Rewrite the entries from the line containing "How many segments does this pie chart have?" through the line containing "Which series has the widest spread of values?", swapping "label" for "name" and leaving everything else unchanged.

INPUT RECORDS:
********************

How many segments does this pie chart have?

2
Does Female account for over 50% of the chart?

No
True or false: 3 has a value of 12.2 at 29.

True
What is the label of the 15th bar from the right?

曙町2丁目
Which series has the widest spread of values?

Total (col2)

********************

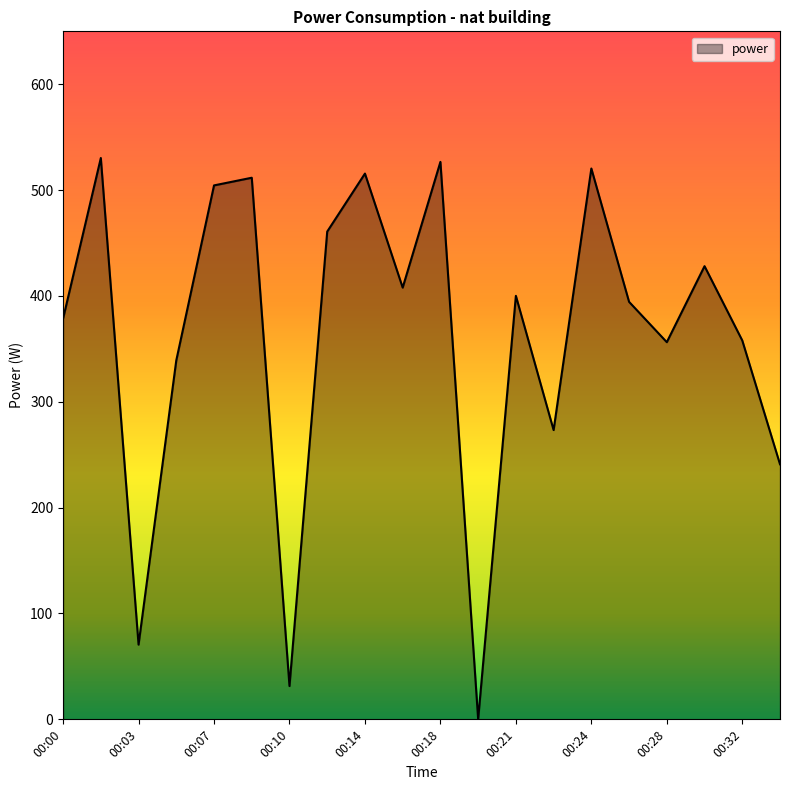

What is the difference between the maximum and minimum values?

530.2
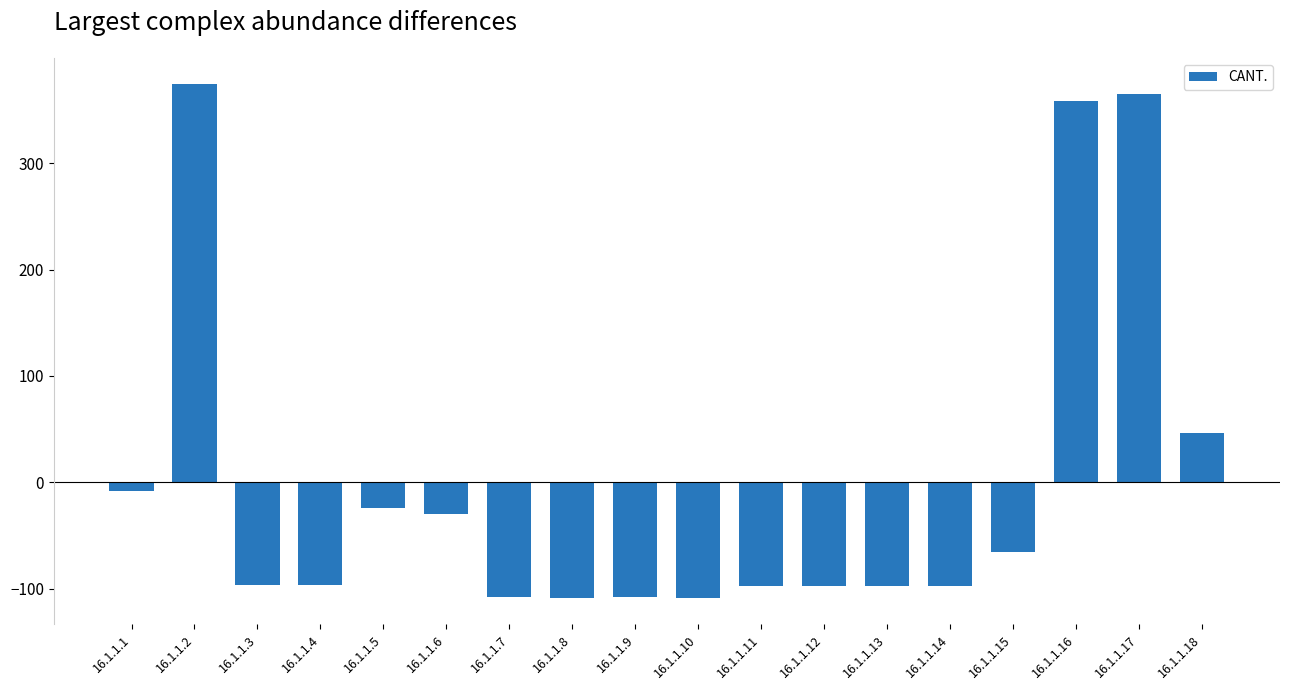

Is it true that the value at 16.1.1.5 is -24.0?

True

********************

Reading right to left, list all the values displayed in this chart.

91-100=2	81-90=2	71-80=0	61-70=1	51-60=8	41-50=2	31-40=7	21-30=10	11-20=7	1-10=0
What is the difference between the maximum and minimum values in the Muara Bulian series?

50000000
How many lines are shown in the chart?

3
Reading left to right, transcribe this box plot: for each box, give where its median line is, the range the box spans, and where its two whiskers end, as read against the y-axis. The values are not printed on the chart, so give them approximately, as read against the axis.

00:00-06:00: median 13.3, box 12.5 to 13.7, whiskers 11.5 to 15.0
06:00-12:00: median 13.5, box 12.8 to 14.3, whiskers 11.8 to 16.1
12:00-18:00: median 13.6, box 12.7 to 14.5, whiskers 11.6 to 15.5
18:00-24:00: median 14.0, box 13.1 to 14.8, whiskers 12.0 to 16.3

********************

RESULT OF THE EXERCISE:
How many segments does this pie chart have?

2
Does Female account for over 50% of the chart?

No
True or false: 3 has a value of 12.2 at 29.

True
What is the name of the 15th bar from the right?

曙町2丁目
Which series has the widest spread of values?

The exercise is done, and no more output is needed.